Entries Tagged 'search' ↓

Is Schema.org Really a Google Land Grab?

Last week the Web's three leading search companies - Google, Microsoft and Yahoo! - announced a new structured data collaboration called Schema.org. It includes more than 100 new types of website markup for content like movies, music, organizations, TV shows, products, places and more. The stated aim of Schema.org is to "improve the display of search results, making it easier for people to find the right web pages."

However, is this collaboration routing around existing web standards, as promoted by the governing web body the World Wide Web Consortium (W3C)? Since the news was announced, we've discovered that the W3C was not consulted about Schema.org. And given that Google dominates the search market, should we be worried that Google will control a substantial part of the markup used on webpages if - as expected - Schema.org gets significant take-up? Here's why the alarm bell should be rung...

Sponsor

Firstly, for big picture context, this situation is somewhat reminiscent of the Microsoft land grab in the dot com era of the Web. Remember when Microsoft controlled the browser market and was able to dictate how webpages were marked up? Webmasters and developers were forced to use markup that catered to Microsoft's Internet Explorer browser. Schema.org may well be leading down the same path, with webmasters and developers having to use Schema.org markup in order to get their webpages ranked highly in the major search engines.

Specifically, here are the two main issues about Schema.org which leads us to suspect this is a land grab:

1) The 3 companies - Google, Microsoft and Yahoo! - write the schemas and host them centrally. These schemas sometimes directly compete with existing open standards - such as the e-commerce markup standard GoodRelations, which has been receiving solid take-up from the likes of Best Buy.

2) Whereas open standards like GoodRelations use RDFa (a simpler version of RDF, the main markup of the W3C-sponsored Semantic Web), the Schema.org markup will use Microdata - which is a spec written by Google.

RDFa Adoption Will Suffer

Schema.org will certainly lead to a decrease in RDFa usage, which ultimately hurts the W3C's long-running push towards the Semantic Web - that is, a Web with added meaning and structure.

Over the past year, RDFa received significant take-up from large companies like Facebook and Best Buy. It's particularly notable that Facebook used RDFa in its Open Graph protocol. Facebook is Google's main competitor in the social Web, so Schema.org could also be viewed as a competitive move by Google against Facebook.

Simply put, the argument here is that Schema.org is a strong push by Google (and less so Microsoft and Yahoo!) to be in centralized control of key aspects of Web markup - at the expense of W3C open standards. As Web data becomes more and more structured, we have to question any moves by a large, influential company that may put it in a position of control over that data.

__INFORMATION SHOWN__
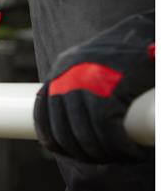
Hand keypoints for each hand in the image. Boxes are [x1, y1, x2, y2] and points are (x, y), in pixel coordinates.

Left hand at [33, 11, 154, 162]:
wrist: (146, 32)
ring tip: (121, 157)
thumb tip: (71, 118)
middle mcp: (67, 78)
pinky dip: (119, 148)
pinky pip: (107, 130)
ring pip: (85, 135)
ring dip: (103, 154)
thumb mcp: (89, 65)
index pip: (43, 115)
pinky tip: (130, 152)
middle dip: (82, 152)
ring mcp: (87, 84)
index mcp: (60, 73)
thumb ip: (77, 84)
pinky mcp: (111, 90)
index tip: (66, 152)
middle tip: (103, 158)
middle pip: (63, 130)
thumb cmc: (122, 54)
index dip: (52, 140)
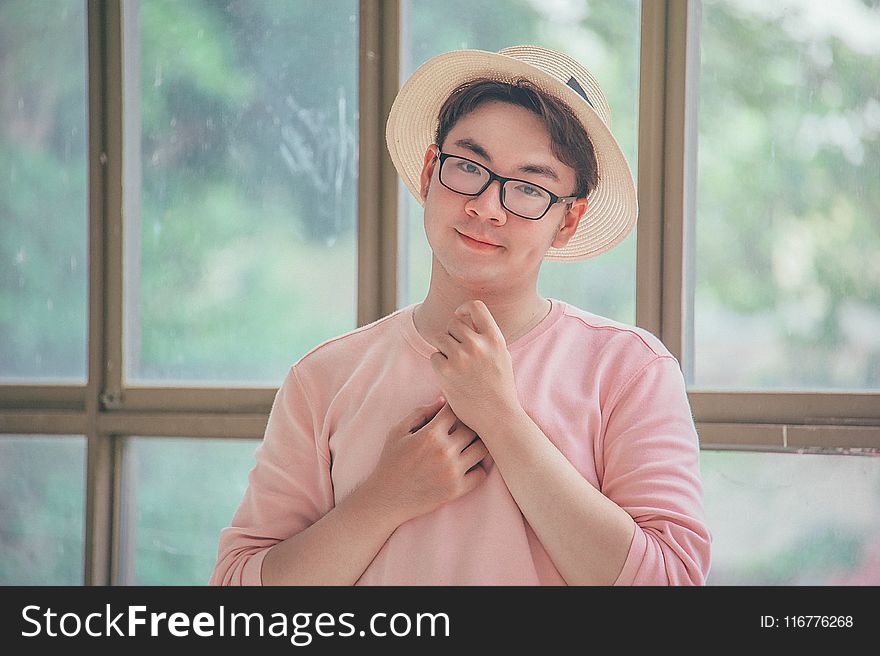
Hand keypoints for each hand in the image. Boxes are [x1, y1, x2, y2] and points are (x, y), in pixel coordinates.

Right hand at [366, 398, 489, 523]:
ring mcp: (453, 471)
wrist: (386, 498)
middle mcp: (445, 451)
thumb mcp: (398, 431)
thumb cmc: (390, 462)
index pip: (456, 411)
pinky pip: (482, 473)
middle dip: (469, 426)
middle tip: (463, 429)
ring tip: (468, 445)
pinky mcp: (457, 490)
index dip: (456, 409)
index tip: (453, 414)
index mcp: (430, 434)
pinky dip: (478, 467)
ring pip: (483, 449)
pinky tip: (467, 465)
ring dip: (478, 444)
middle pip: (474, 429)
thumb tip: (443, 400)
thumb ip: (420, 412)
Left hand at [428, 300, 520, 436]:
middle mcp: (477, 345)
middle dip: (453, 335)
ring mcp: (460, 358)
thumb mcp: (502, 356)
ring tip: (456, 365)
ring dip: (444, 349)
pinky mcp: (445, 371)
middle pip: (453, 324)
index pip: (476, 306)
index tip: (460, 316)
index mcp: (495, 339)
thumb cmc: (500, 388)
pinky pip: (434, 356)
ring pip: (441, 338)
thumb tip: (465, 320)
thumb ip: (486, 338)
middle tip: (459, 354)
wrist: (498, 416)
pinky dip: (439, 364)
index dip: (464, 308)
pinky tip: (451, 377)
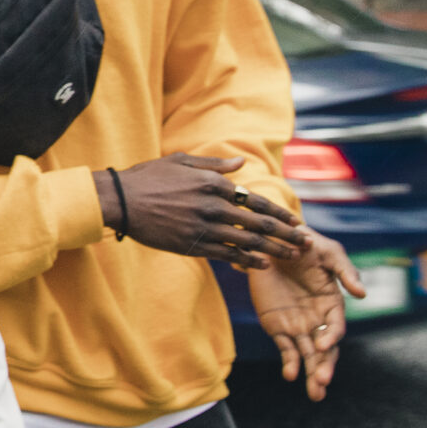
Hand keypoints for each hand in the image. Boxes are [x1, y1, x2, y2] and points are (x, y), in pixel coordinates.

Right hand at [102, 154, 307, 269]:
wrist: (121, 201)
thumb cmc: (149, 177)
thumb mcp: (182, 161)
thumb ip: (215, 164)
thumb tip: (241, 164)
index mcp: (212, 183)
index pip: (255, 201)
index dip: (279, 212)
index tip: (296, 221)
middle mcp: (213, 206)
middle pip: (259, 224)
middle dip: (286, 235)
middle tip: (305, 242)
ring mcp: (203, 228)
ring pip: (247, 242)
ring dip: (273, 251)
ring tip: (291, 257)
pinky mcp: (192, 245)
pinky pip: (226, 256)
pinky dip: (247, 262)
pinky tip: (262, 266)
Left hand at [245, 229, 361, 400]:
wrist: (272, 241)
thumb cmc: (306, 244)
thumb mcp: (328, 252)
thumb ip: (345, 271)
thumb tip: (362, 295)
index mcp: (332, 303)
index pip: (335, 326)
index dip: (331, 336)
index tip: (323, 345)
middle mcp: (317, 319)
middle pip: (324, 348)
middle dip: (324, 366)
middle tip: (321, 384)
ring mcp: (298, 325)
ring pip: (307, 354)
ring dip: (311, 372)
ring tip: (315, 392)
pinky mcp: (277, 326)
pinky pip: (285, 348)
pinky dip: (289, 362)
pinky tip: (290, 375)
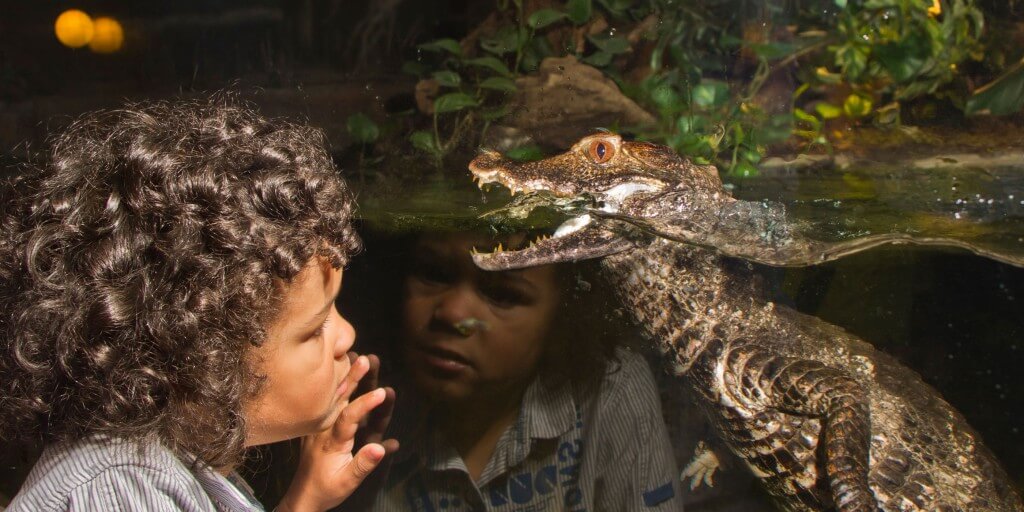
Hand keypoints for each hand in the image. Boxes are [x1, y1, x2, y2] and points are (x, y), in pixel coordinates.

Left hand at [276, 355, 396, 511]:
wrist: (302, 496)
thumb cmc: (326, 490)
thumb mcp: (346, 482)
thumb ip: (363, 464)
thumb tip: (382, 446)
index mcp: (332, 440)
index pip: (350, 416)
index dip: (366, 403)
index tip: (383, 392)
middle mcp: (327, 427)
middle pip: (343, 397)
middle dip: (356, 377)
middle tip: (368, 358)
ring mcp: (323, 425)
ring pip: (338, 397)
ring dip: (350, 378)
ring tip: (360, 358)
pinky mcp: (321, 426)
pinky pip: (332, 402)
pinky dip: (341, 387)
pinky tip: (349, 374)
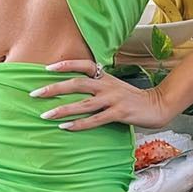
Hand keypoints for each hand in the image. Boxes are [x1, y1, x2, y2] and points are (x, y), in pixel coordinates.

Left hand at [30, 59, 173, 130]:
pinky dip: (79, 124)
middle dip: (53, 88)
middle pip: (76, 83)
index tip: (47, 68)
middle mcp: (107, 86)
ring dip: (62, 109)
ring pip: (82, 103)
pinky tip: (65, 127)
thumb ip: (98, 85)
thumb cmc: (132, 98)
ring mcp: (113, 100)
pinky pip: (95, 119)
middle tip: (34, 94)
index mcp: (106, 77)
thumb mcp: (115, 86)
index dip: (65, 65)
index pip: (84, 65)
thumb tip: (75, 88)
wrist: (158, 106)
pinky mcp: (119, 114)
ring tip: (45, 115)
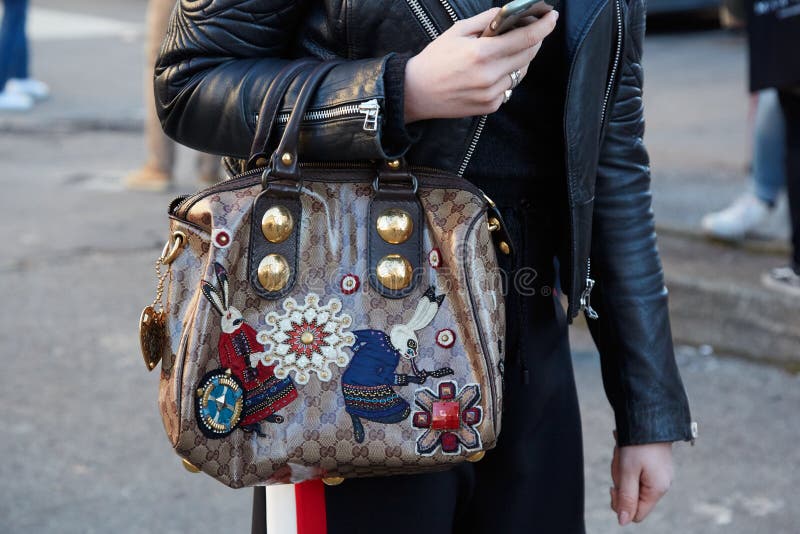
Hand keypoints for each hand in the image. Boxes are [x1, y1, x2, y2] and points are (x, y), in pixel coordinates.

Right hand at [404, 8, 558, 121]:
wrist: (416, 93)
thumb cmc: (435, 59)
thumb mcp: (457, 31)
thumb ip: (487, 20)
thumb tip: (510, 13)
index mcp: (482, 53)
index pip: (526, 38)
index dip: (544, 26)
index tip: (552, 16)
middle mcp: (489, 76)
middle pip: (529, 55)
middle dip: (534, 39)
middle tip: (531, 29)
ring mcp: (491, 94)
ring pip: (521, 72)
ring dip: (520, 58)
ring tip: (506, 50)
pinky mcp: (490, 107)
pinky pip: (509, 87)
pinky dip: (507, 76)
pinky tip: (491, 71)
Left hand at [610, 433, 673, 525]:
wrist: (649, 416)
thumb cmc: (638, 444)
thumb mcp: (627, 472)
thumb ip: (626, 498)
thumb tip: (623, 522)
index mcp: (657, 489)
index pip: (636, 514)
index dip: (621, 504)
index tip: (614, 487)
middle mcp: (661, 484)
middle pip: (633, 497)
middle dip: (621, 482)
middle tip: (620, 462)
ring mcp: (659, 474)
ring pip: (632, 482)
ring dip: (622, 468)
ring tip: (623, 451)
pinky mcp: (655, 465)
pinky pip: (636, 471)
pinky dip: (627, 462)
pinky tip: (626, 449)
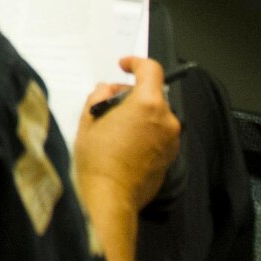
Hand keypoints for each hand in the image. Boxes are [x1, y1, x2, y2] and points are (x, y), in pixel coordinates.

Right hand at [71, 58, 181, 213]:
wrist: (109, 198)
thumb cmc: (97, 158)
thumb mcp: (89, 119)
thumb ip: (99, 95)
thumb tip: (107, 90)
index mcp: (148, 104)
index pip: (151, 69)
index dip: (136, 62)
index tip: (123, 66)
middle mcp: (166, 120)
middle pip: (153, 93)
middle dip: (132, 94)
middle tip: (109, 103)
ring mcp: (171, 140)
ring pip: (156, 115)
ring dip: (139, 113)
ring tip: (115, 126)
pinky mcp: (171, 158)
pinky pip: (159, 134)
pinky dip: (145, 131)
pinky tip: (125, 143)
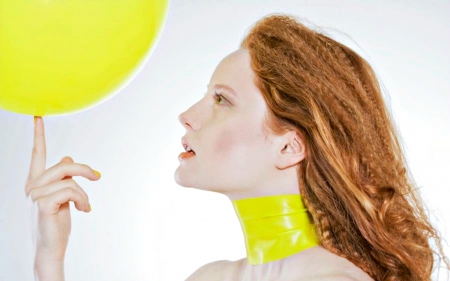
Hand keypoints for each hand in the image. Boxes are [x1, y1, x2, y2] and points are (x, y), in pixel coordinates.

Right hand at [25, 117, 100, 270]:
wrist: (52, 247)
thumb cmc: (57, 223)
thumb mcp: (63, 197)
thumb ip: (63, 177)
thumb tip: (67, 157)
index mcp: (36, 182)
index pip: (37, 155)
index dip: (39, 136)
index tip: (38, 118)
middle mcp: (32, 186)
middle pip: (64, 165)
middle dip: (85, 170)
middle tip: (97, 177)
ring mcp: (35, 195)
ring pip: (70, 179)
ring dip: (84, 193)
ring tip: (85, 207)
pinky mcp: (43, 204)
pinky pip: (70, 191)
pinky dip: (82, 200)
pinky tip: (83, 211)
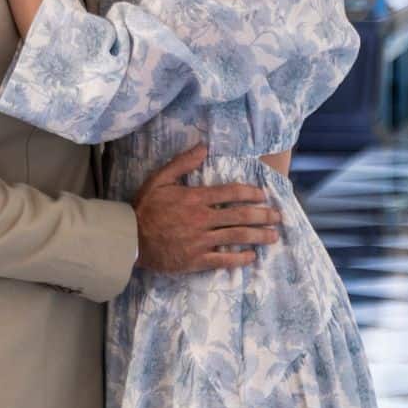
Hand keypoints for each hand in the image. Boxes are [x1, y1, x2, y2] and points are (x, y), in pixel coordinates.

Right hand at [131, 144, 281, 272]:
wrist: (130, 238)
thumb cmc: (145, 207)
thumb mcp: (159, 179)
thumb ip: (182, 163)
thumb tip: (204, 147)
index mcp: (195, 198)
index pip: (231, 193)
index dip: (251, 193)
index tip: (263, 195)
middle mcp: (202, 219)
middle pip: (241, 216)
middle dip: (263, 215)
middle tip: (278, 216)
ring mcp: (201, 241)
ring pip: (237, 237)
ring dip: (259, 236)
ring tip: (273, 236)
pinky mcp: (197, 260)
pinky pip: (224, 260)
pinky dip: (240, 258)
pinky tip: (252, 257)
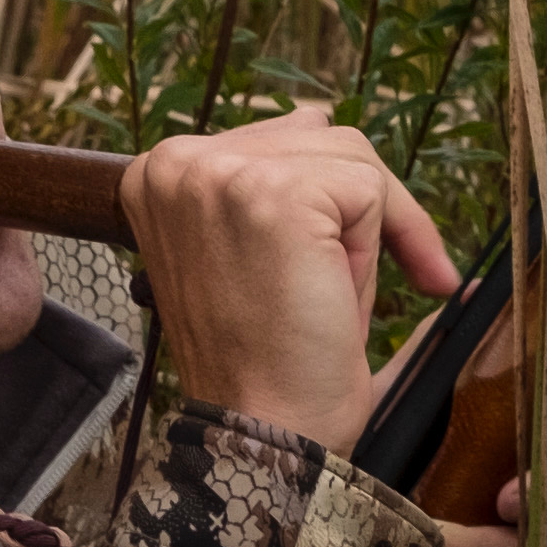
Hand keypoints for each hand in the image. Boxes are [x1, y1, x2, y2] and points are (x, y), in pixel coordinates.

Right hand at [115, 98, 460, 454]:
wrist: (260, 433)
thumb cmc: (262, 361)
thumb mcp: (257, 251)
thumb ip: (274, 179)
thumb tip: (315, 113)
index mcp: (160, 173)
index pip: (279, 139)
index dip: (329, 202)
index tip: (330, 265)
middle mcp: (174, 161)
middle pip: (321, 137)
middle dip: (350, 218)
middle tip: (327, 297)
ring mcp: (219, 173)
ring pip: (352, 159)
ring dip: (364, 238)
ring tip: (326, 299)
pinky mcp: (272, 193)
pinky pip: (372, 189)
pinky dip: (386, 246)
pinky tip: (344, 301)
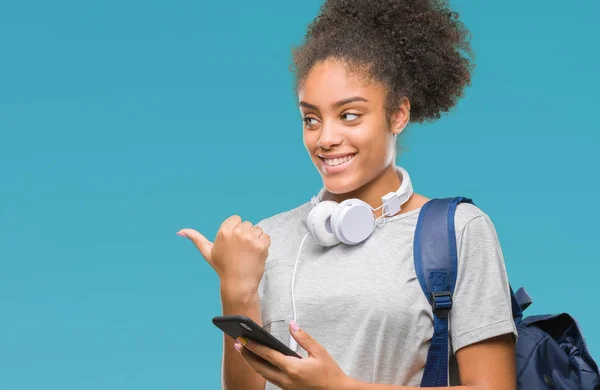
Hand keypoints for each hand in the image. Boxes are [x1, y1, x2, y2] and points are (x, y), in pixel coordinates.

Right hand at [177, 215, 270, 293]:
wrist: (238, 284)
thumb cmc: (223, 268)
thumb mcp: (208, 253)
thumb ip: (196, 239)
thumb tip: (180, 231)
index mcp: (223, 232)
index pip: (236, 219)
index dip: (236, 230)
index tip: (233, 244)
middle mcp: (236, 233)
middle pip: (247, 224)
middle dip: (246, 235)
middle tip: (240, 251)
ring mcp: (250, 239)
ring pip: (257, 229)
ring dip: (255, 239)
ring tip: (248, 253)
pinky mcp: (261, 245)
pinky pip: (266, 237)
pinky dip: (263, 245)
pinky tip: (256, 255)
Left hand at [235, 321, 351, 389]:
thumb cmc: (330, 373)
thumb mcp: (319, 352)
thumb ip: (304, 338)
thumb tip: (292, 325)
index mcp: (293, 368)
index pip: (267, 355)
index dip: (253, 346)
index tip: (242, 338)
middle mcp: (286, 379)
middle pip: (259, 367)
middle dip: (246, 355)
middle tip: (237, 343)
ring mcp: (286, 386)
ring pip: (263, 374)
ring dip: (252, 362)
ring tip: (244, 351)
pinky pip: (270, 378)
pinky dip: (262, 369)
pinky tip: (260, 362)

__ASSIGNED TASK__
Can you reproduce word for word the part of the Schema.org article between "However, is this" and "should be rung...", inclusive?

__ANSWER TO THIS PROBLEM__
However, is this collaboration routing around existing web standards, as promoted by the governing web body the World Wide Web Consortium (W3C)? Since the news was announced, we've discovered that the W3C was not consulted about Schema.org. And given that Google dominates the search market, should we be worried that Google will control a substantial part of the markup used on webpages if - as expected - Schema.org gets significant take-up? Here's why the alarm bell should be rung...